GIVEN INFORMATION ->
┄┄┄┄┄┄┄┄┄┄┄┄┄┄┄┄┄┄┄┄
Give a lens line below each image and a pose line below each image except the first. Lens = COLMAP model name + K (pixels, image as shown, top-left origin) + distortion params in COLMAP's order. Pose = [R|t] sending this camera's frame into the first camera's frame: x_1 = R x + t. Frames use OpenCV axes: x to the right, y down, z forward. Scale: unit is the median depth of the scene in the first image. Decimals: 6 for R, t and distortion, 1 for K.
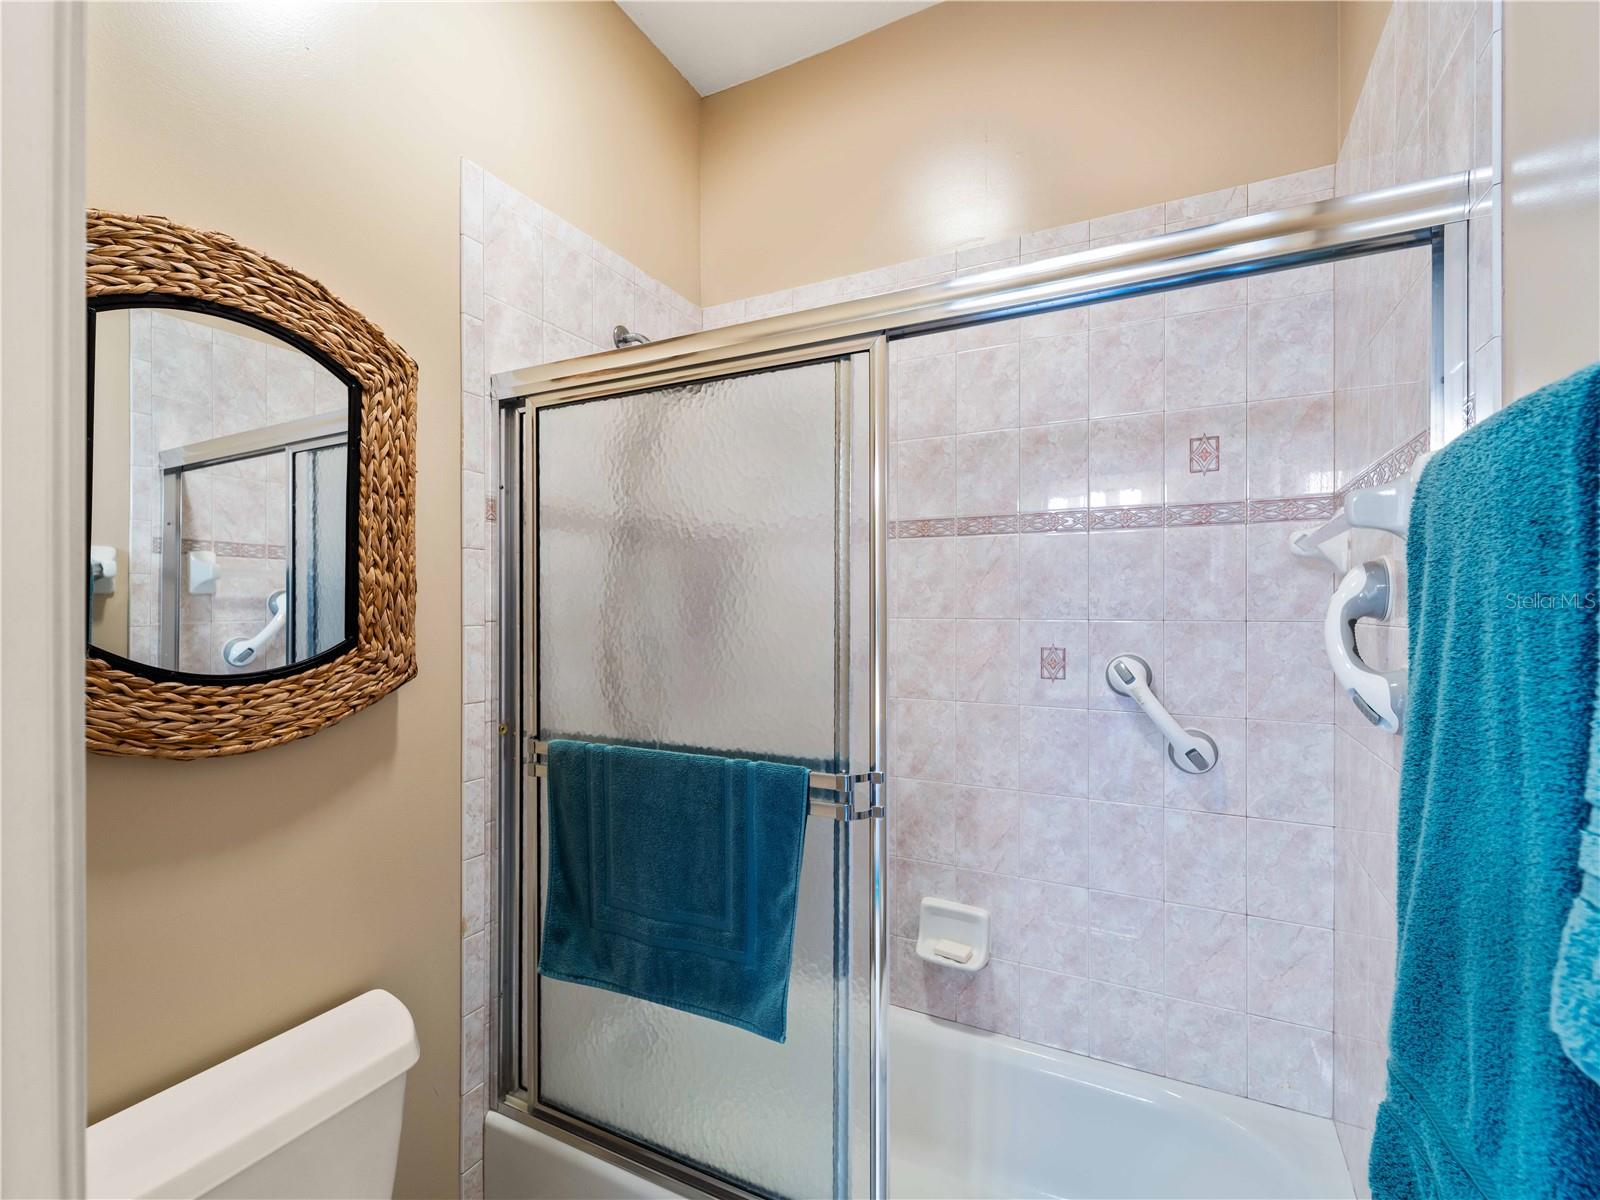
lens RADIAL K [[729.5, 0, 801.2], [0, 729.5, 613.3], [0, 0, 1]] dist [0.000826, -0.000305]
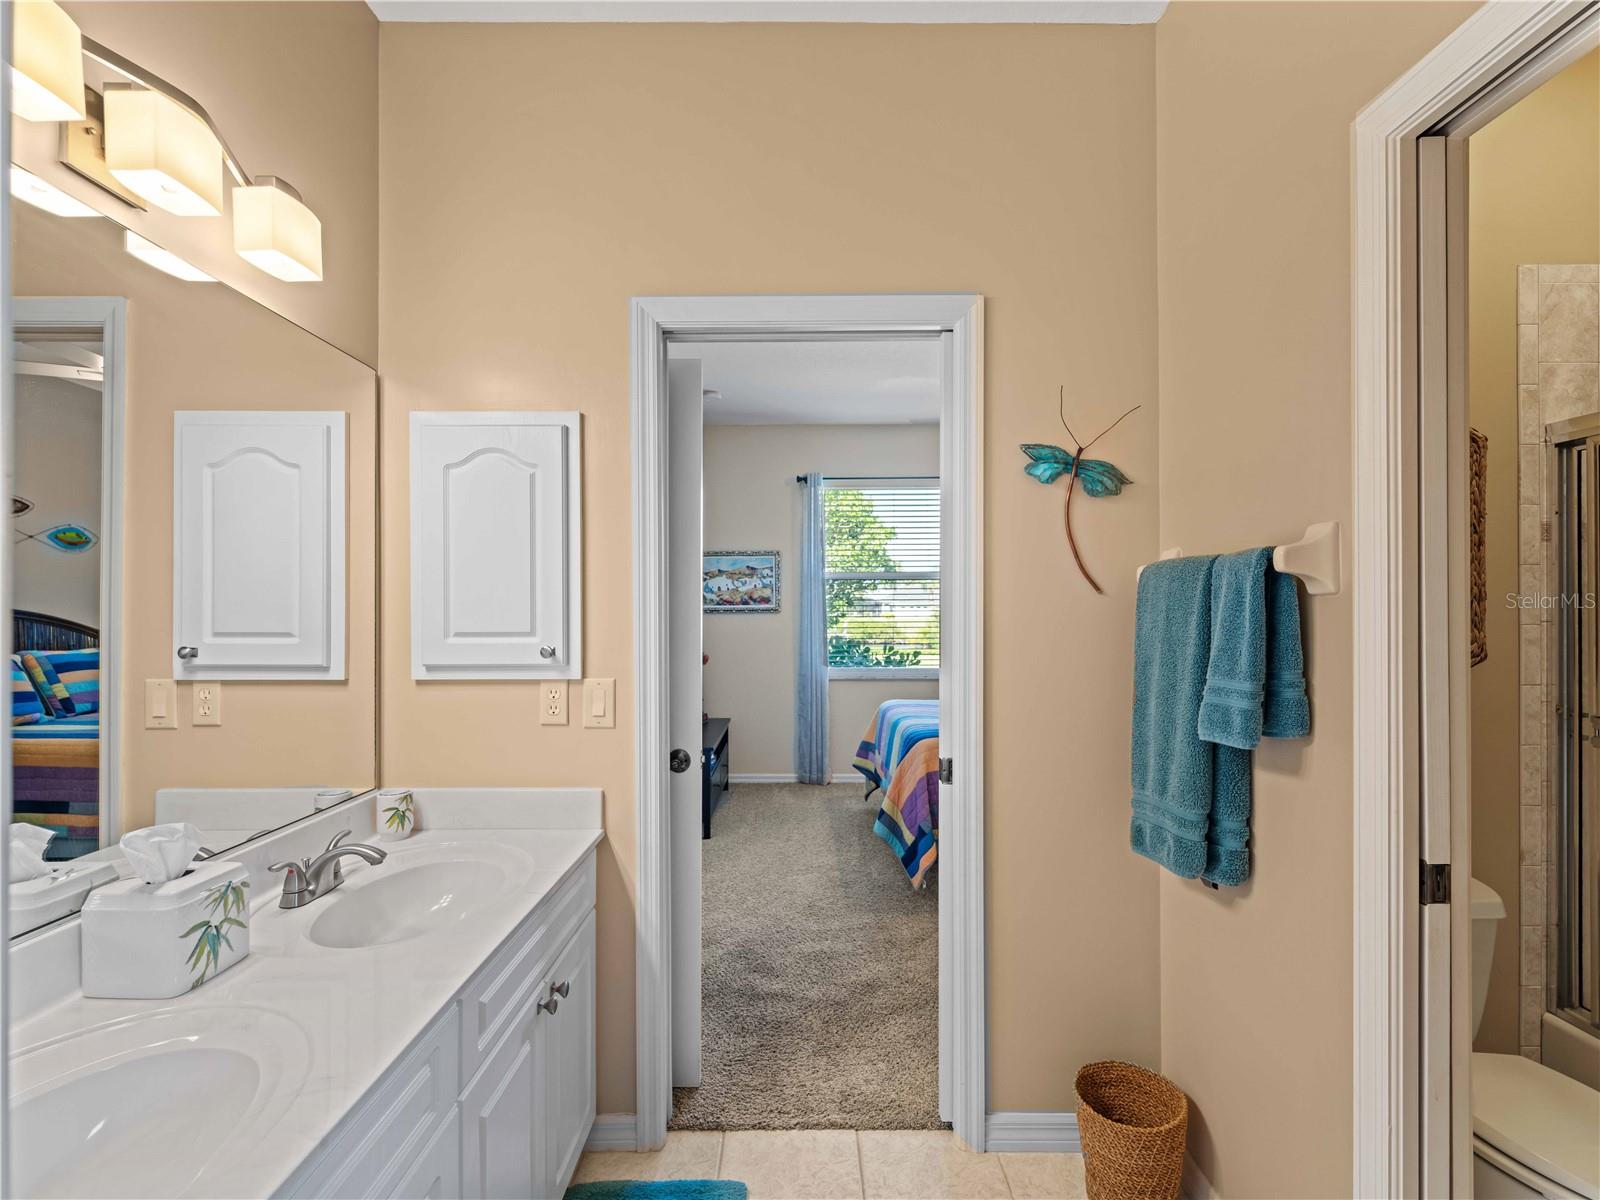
lens RADIAL K [[729.5, 0, 801.2], [0, 729.5, 613.3], [0, 0, 1]] dist [0.000826, -0.000305]
pose [[0.456860, -0.003948, -0.889530, 0.107166], [-0.001500, 0.999985, -0.005208, 0.005758], [0.889538, 0.003714, 0.456847, -0.728600]]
┄┄┄┄┄┄┄┄┄┄┄┄┄┄┄┄┄┄┄┄
AIM OF THE EXERCISE -> Pick out every line above that contains the string "pose", and copy each such line in full.

YOUR SOLUTION ->
Give a lens line below each image and a pose line below each image except the first. Lens = COLMAP model name + K (pixels, image as shown, top-left origin) + distortion params in COLMAP's order. Pose = [R|t] sending this camera's frame into the first camera's frame: x_1 = R x + t. Frames use OpenCV axes: x to the right, y down, z forward. Scale: unit is the median depth of the scene in the first image. Decimals: 6 for R, t and distortion, 1 for K.
pose [[0.456860, -0.003948, -0.889530, 0.107166], [-0.001500, 0.999985, -0.005208, 0.005758], [0.889538, 0.003714, 0.456847, -0.728600]]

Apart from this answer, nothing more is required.